I almost fell off the edge of the exam table in my astonishment. That’s what explained vaginal versus clitoral orgasms? Neural wiring? Not culture, not upbringing, not patriarchy, not feminism, not Freud? Even in women’s magazines, variation in women’s sexual response was often described as if it were predicated mostly upon emotions, or access to the “right” fantasies or role playing, or upon one’s upbringing, or upon one’s “guilt,” or “liberation,” or upon a lover’s skill. I had never read that the way you best reached orgasm, as a woman, was largely due to basic neural wiring This was a much less mysterious and value-laden message about female sexuality: it presented the obvious suggestion that anyone could learn about her own, or his or her partner’s, particular neural variant as such, and simply master the patterns of the special way it worked.
“Do you realize,” I stammered, not self-possessed enough in my astonishment to consider that the debate I was about to describe might not have been as momentous to him as it was to me, “you’ve just given the answer to a question that Freudians and feminists and sexologists have been arguing about for decades? All these people have assumed the differences in vaginal versus clitoral orgasms had to do with how women were raised . . . or what social role was expected of them . . . or whether they were free to explore their own bodies or not . . . or free or not to adapt their lovemaking to external expect
ations—and you are saying that the reason is simply that all women’s wiring is different?

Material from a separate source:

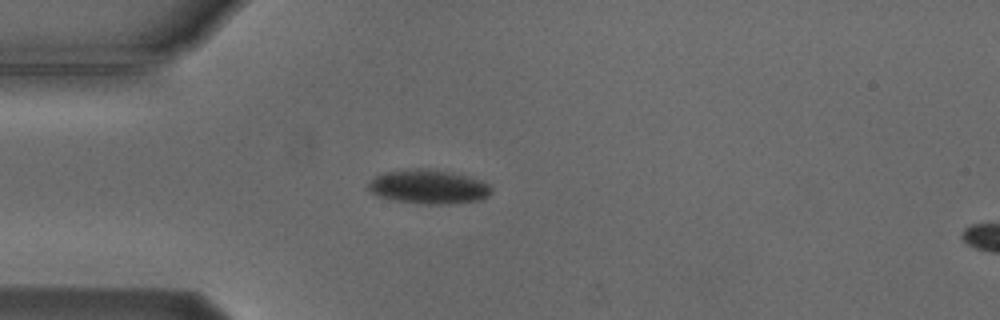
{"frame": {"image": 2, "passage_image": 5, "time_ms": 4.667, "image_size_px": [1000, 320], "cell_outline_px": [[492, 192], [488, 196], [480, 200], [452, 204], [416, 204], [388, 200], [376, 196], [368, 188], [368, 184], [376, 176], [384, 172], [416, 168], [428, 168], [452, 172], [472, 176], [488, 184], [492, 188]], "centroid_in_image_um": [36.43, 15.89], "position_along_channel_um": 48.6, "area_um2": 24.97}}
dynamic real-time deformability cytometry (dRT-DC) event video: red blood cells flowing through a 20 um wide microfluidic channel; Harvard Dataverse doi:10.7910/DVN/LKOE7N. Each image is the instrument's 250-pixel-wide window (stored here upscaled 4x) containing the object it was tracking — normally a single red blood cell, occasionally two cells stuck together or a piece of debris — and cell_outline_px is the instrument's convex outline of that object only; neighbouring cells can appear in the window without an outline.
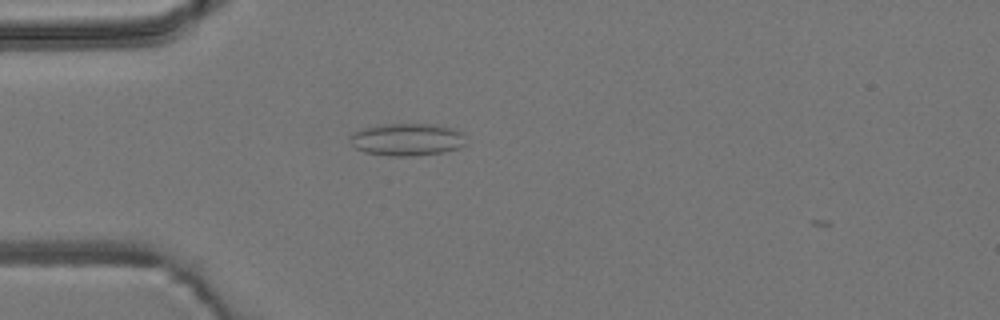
{"species": "common noctule bat (a hibernating species)", "species_latin": "Nyctalus noctula", "temperature_condition": "room temperature", "stored_images_in_passage": 3, "camera_frame_rate_fps": 3000, "um_per_image_px": 0.085, "animal": {"sex": "male", "body_mass_g": 19.2, "forearm_length_mm": 51.8}, "frame": {"image": 1, "passage_image": 3, "time_ms": 2.333, "image_size_px": [1000, 320], "cell_outline_px": [[468, 144], [460, 148], [444, 152], [416, 156], [388, 156], [364, 152], [356, 148], [352, 144], [348, 136], [352, 132], [364, 128], [380, 124], [436, 124], [452, 128], [464, 132]], "centroid_in_image_um": [34.64, 11.86], "position_along_channel_um": 50.4, "area_um2": 22.43}}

That some are neurally wired more for vaginal orgasms, some more for clitoral, and so on? That some are wired to feel a G-spot more, others won’t feel it so much—that it’s mostly physical?”

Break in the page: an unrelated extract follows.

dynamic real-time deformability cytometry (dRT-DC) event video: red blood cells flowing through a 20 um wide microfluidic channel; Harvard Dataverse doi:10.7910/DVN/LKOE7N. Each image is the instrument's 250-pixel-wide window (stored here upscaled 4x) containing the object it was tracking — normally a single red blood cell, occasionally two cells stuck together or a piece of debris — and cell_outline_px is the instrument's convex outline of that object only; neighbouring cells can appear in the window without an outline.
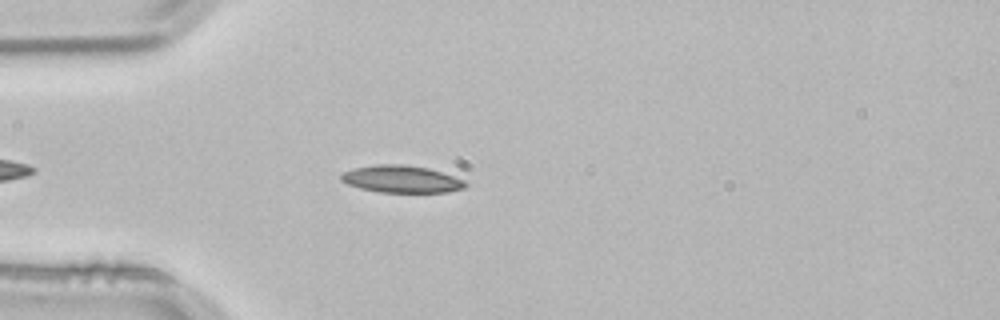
{"species": "common noctule bat (a hibernating species)", "species_latin": "Nyctalus noctula", "temperature_condition": "room temperature", "stored_images_in_passage": 2, "camera_frame_rate_fps": 3000, "um_per_image_px": 0.085, "animal": {"sex": "male", "body_mass_g": 21.5, "forearm_length_mm": 52.0}, "frame": {"image": 1, "passage_image": 2, "time_ms": 0.333, "image_size_px": [1000, 320], "cell_outline_px": [[468, 184], [464, 188], [448, 192], [380, 192], [360, 188], [348, 184], [340, 180], [340, 176], [344, 172], [356, 168], [376, 164], [400, 164], [428, 168], [464, 180]], "centroid_in_image_um": [34.12, 15.23], "position_along_channel_um": 50.9, "area_um2": 19.48}}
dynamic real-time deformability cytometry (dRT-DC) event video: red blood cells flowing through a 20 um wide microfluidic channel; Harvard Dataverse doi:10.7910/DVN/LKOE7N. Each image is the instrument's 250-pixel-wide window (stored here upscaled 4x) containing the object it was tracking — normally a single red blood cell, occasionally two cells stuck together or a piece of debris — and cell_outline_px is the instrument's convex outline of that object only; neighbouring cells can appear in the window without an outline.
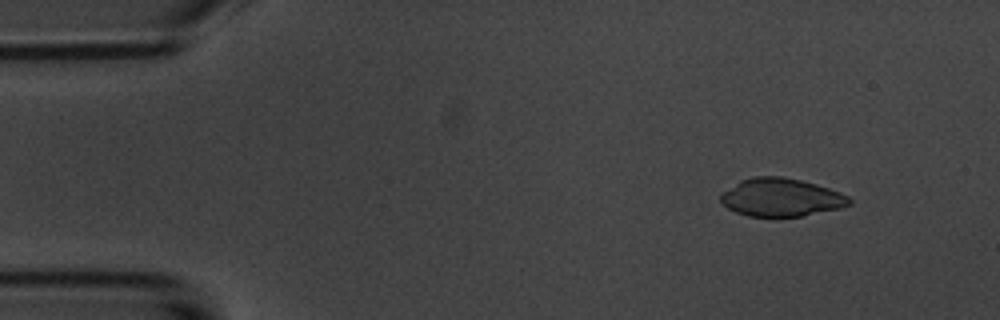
{"species": "common noctule bat (a hibernating species)", "species_latin": "Nyctalus noctula", "temperature_condition": "room temperature", "stored_images_in_passage": 7, "camera_frame_rate_fps": 3000, "um_per_image_px": 0.085, "animal": {"sex": "male", "body_mass_g": 20.1, "forearm_length_mm": 53.5}, "frame": {"image": 1, "passage_image": 2, "time_ms": 1.0, "image_size_px": [1000, 320], "cell_outline_px": [[852, 204], [840, 208], [800, 216], [748, 216], [736, 212], [728, 208], [720, 200], [720, 192], [740, 180], [756, 176], [780, 176], [800, 180], [816, 184], [840, 192], [848, 196], [852, 200]], "centroid_in_image_um": [66.38, 16.77], "position_along_channel_um": 18.6, "area_um2": 28.5}}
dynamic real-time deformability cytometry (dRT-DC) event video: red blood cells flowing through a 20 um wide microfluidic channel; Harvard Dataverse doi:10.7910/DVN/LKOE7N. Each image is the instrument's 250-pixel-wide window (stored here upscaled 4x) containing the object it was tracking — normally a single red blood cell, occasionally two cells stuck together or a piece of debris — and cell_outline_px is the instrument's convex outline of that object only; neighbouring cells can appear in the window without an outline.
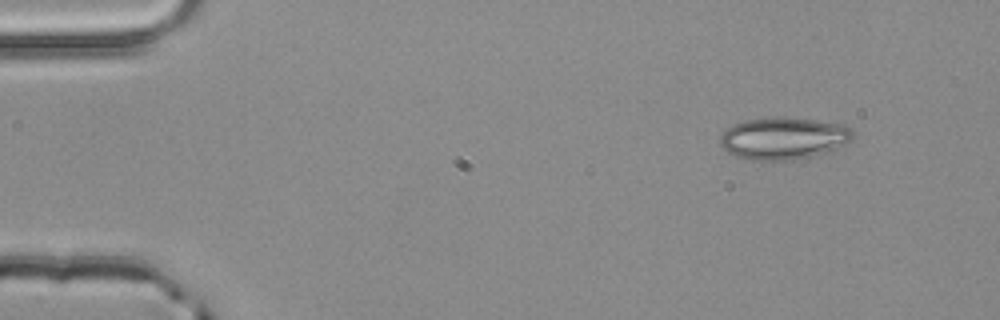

“All women’s wiring is different,” he confirmed gently, as if he were addressing someone who had become slightly unhinged. “That’s the reason women respond so differently from one another sexually. The pelvic nerve branches in very individual ways for every woman. These differences are physical.” (I would learn later that this complex, variegated distribution is very different from male sexual wiring, which, as far as we know from the dorsal penile nerve, is far more uniform.)
I was silent, trying to absorb what he had said. Women have so many judgments about themselves, I have found, based on how they do or don’t reach orgasm. Our discourse about female sexuality, which pays no attention whatsoever to this neural reality, which is the very mechanism of female orgasm, suggests that if women have trouble reaching orgasm, it is by now, in our liberated moment, surely, somehow, their own fault: they must be too inhibited; too unskilled; not “open” enough about their bodies.
Dr. Cole tactfully cleared his throat. He courteously sought to turn my attention back to my own predicament.
Dr. Cole referred me to Dr. Ramesh Babu, a neurosurgeon at New York Hospital, and that, too, was a very lucky thing. Irrationally, perhaps, I was immediately reassured to find that Dr. Babu, a suavely dressed and charismatic physician from India, had on his shelves among his neuroscience texts the same small statue of Kwan Yin, the Chinese goddess of compassion, that I had at home on my own bookshelves. Dr. Babu offered me an apple and then hectored me firmly but kindly on the need to operate without delay. Scarily, he wanted to put a fourteen-inch metal plate, with a set of attached metal joints, into my lower back, and fuse the damaged vertebrae. Fortunately, his will was just as strong as mine.